» 练习说明: 统计下列记录中有多少行含有字符串“article”，只写出数字。

» 原始材料:
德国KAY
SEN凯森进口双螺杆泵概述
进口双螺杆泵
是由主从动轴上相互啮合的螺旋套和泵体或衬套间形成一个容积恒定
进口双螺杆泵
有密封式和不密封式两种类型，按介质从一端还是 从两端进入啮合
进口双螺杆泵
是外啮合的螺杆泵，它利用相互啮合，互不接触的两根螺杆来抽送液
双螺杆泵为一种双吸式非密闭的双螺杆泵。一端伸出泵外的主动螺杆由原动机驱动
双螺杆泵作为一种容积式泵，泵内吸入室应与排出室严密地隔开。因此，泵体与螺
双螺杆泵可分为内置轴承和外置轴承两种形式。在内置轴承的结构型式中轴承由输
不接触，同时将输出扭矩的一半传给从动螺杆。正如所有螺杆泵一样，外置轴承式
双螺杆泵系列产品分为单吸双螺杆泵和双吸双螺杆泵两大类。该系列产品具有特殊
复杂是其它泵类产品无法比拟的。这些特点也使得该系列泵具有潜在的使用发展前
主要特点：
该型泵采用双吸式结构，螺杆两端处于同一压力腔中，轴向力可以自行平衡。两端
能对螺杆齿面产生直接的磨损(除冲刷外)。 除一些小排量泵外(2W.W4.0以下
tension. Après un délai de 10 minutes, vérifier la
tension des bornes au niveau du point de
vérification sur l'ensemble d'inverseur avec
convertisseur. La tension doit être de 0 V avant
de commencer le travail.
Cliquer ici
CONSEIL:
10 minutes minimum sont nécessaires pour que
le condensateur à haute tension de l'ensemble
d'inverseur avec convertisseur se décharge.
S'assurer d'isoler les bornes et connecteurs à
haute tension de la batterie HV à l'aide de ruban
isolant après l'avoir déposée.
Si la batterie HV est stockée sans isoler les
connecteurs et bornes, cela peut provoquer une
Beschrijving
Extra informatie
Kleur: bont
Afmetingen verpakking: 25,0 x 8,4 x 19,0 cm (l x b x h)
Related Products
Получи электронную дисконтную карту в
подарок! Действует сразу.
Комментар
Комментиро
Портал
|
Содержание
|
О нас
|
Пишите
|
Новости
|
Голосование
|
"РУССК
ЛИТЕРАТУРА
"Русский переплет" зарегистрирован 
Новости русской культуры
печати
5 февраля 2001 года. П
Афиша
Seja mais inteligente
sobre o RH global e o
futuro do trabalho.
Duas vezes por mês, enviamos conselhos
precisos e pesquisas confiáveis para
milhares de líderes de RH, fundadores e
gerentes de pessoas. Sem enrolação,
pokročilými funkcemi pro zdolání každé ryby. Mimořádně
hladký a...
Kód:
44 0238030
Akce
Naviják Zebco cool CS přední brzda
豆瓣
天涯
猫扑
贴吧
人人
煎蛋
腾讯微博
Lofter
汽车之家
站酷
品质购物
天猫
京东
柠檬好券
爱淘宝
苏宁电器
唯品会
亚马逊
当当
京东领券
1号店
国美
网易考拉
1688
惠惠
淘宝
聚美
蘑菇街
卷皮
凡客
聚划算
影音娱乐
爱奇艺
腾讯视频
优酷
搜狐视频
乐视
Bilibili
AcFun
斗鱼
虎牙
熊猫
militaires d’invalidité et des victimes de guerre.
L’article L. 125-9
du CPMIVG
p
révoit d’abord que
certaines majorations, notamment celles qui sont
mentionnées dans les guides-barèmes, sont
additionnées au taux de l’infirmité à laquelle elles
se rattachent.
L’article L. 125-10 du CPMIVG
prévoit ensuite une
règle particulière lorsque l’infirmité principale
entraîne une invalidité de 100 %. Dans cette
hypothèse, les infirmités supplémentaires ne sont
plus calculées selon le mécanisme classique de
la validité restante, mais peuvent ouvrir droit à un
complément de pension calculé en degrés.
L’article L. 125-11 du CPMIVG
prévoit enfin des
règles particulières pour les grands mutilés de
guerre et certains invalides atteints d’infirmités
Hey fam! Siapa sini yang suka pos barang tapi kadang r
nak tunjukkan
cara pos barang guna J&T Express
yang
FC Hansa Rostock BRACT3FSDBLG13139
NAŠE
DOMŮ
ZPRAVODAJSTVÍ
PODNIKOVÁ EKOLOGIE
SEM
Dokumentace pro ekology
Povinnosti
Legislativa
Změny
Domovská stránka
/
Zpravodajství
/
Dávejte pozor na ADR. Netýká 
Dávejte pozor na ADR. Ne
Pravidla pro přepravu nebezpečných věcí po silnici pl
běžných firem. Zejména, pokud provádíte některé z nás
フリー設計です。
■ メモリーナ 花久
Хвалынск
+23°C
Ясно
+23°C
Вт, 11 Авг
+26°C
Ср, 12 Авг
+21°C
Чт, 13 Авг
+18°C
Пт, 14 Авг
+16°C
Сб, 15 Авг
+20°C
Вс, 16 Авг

» 结果: 3